As the trend reversed, unsheltered homelessness climbed and outpaced shelter capacity. At the same time, sheltered populations reached record levels. The result was a system under strain on both sides: more people outside, and more people staying longer inside.


Federal homelessness funding has also shifted in emphasis. Through CoC Homeless Assistance Grants, Emergency Solutions Grants, Homeless Assistance Grants, and programs such as the HOME Investment Partnerships Program, the federal government has directed billions of dollars to states with large homeless populations. In fiscal 2024 alone, CoC grants awarded more than $3.5 billion nationwide, with the largest allocations going to Calif., N.Y., Texas, Ill., Ohio, Pa., Mass., Wash., Fla. and Mich.

Most federal homelessness dollars flow from HUD to regional CoC coalitions. Those coalitions then distribute grants to local governments and nonprofit providers. The money commonly pays for rent subsidies, permanent supportive housing operations, case management staff, and contracted services. By comparison, only a small share is directed toward emergency shelters, short-term beds, or transitional housing, limiting capacity when inflows rise faster than permanent housing placements.


For fiscal 2025, HUD made nearly $3.9 billion available through the Continuum of Care program, though final awards have not yet been announced after the original funding notice was withdrawn and revised amid legal challenges. Even as overall funding has grown, federal homelessness assistance has continued to prioritize long-term housing models over emergency shelter, a shift that has coincided with longer average shelter stays and persistent unsheltered homelessness.


The growing investment has also intensified scrutiny over how effectively money is tracked and measured. In California, a state audit found officials spent $24 billion on homelessness programs over five years without consistently tracking outcomes.
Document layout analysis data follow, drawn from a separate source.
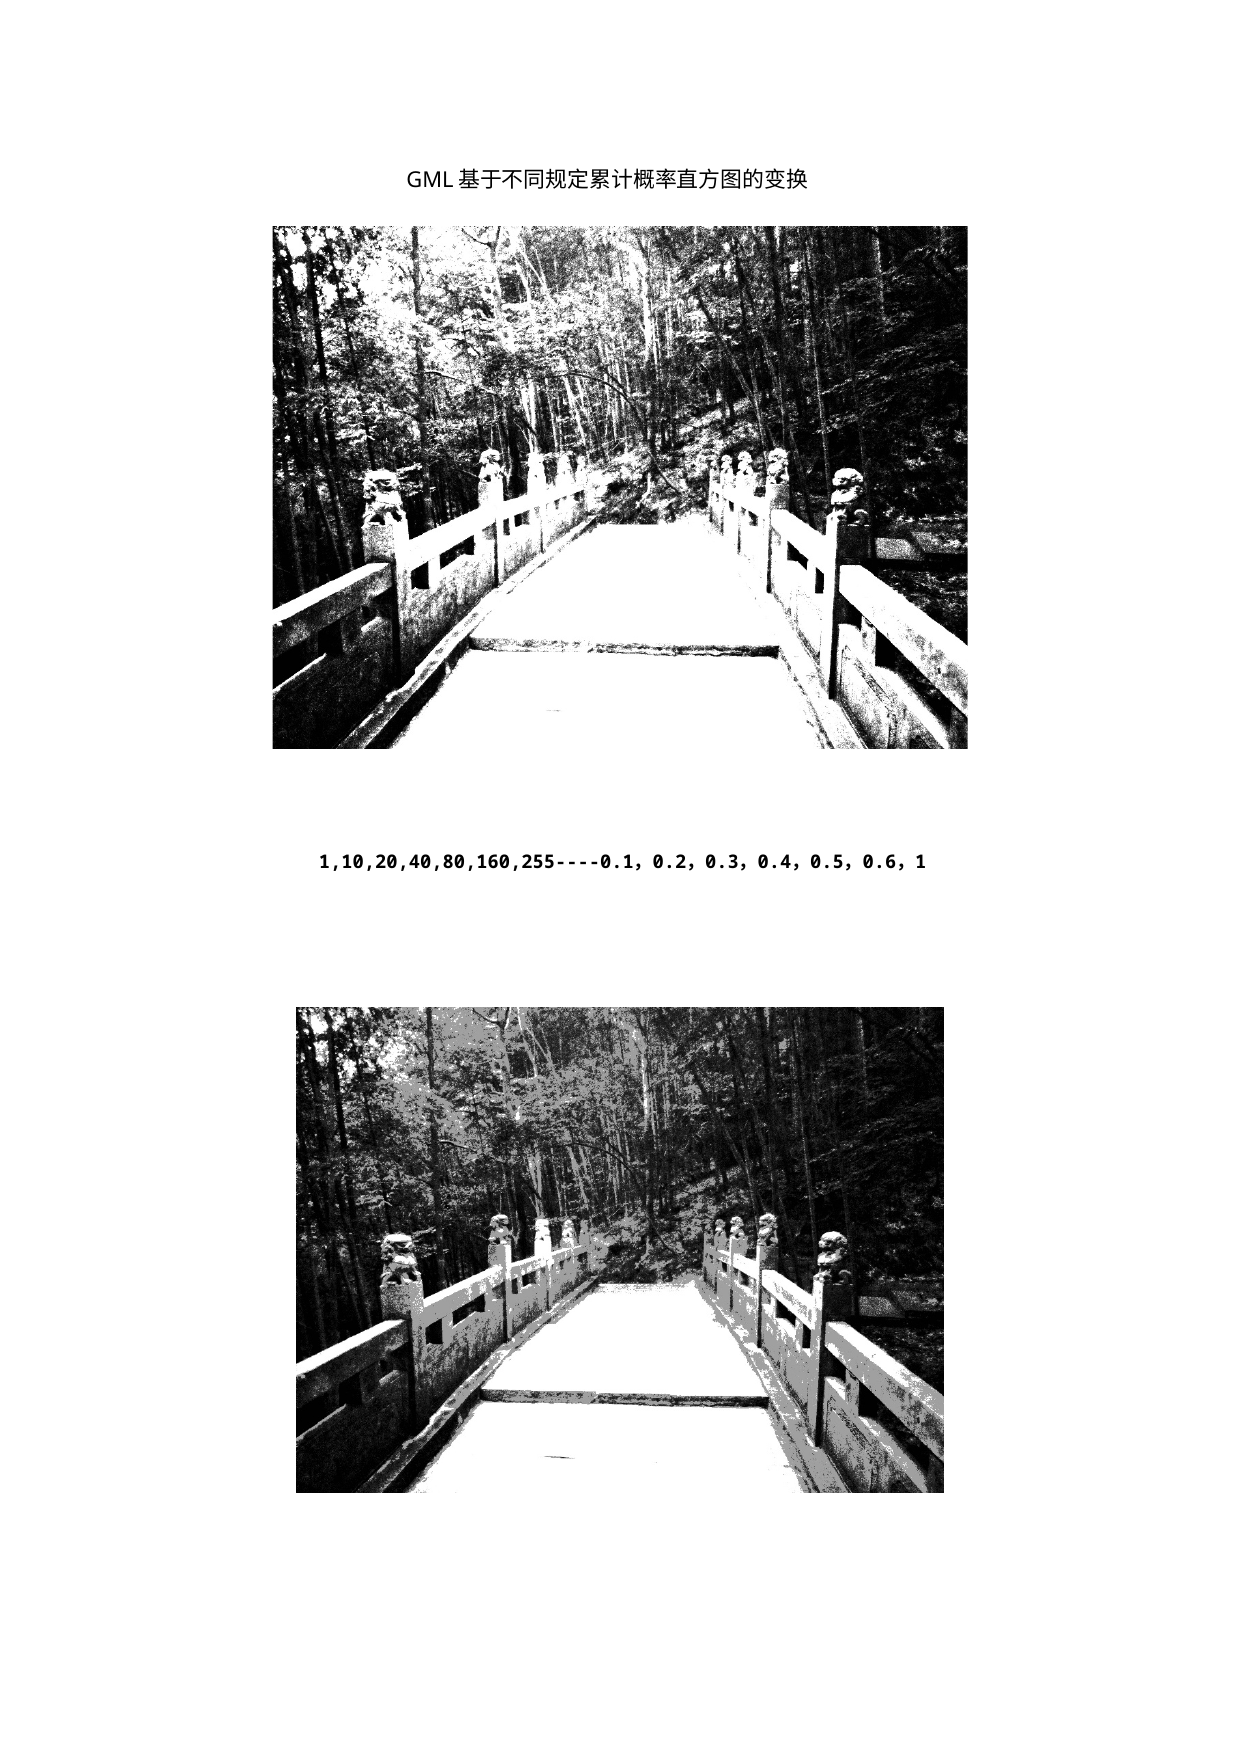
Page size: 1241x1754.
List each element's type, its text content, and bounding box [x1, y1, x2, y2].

picture [296, 1007, 944, 1493]
text GML基于不同规定累计概率直方图的变换 [406, 162, 1053, 194]
picture [272, 226, 968, 749]
text 1,10,20,40,80,160,255----0.1，0.2，0.3，0.4，0.5，0.6，1 [275, 844, 1053, 877]
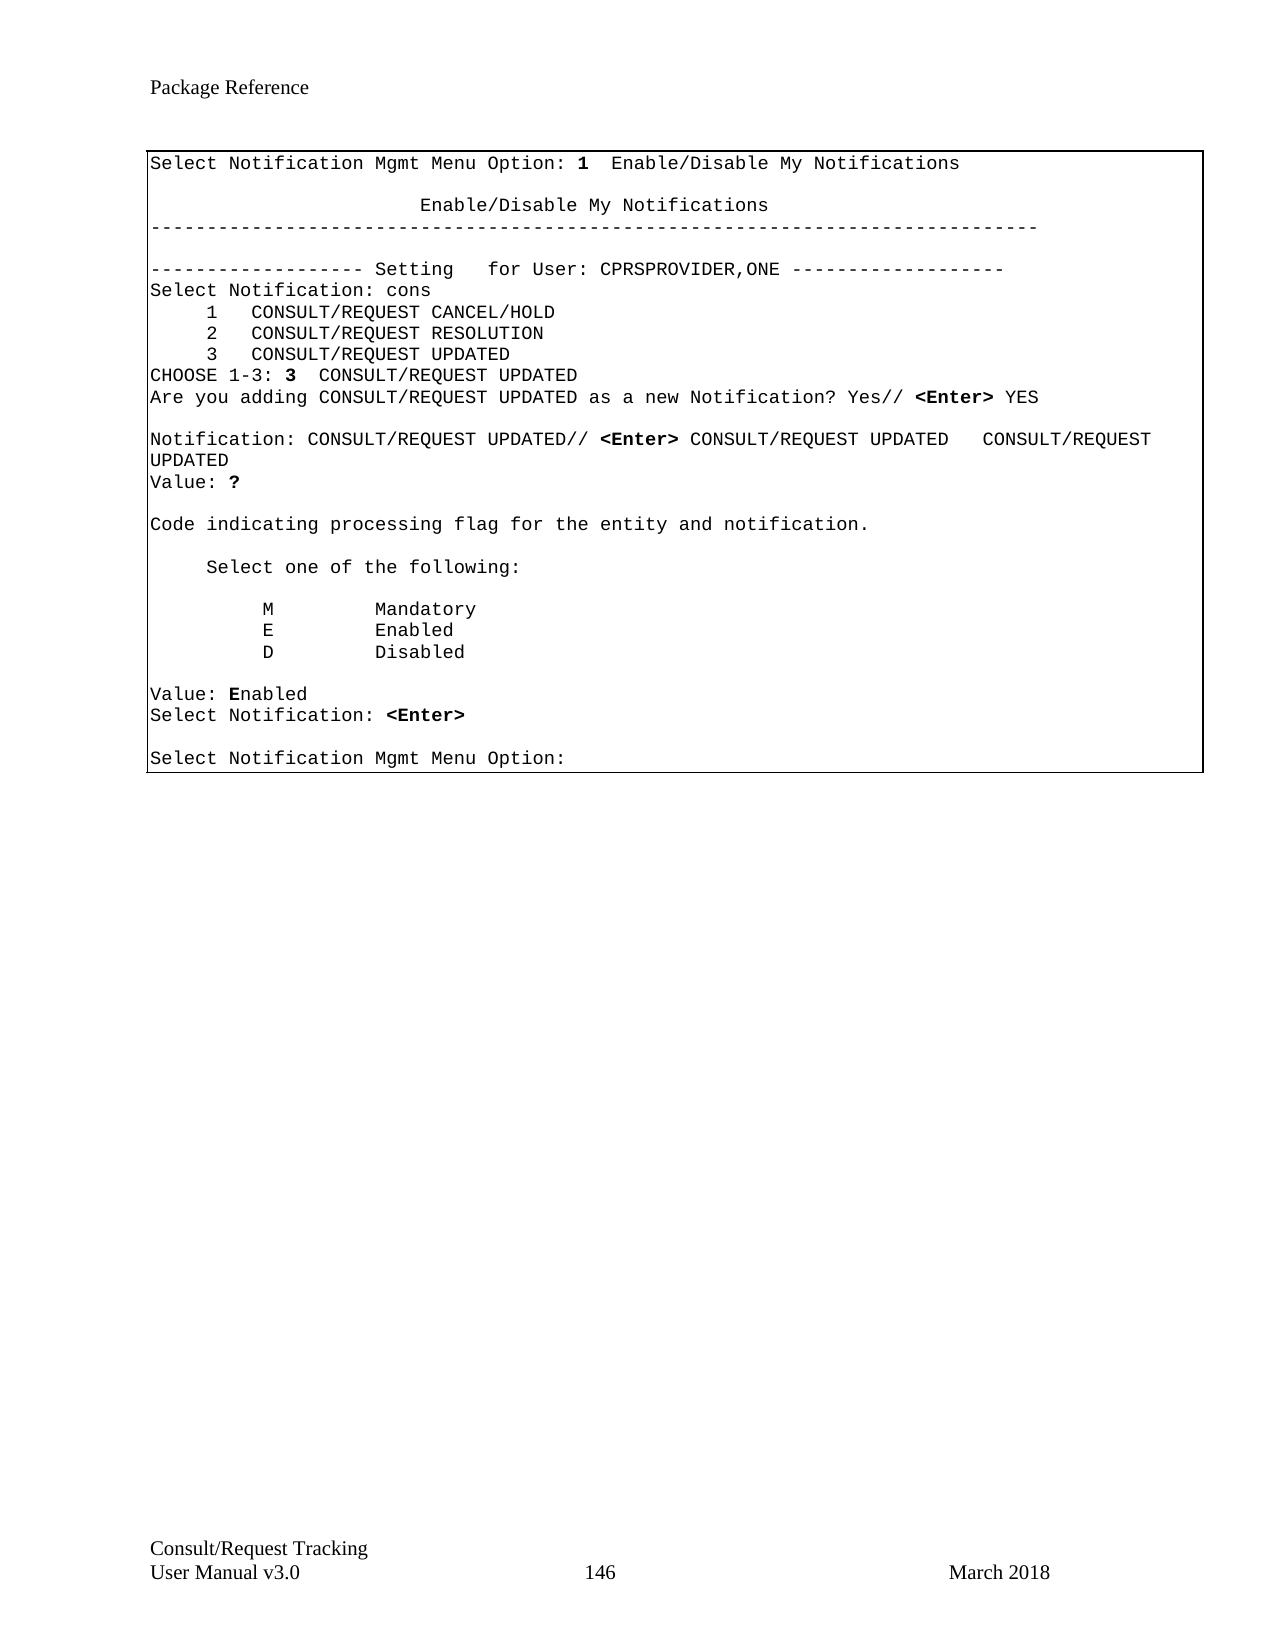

Separate audit reporting found nearly $320 million in homelessness dollars at risk because of weak controls and inconsistent documentation. In Southern California, federal prosecutors launched a homelessness fraud and corruption task force focused on misuse of taxpayer funds, signaling that enforcement agencies now view oversight as part of the national homelessness response.

Federal watchdogs have raised questions about effectiveness rather than basic compliance. Audits by the United States Government Accountability Office and the HUD Office of Inspector General, along with outcome data from HUD’s AHAR, show that while funds are largely spent under federal rules, administrative costs, long-term subsidies, and limited performance oversight can blunt results.


The funding trajectory shows that increased investment has not delivered shorter shelter stays or durable housing stability, revealing uneven implementation and structural constraints that federal spending alone has not fixed. Taken together, the data reveal a system in which record funding, limited oversight, and worsening outcomes now coexist.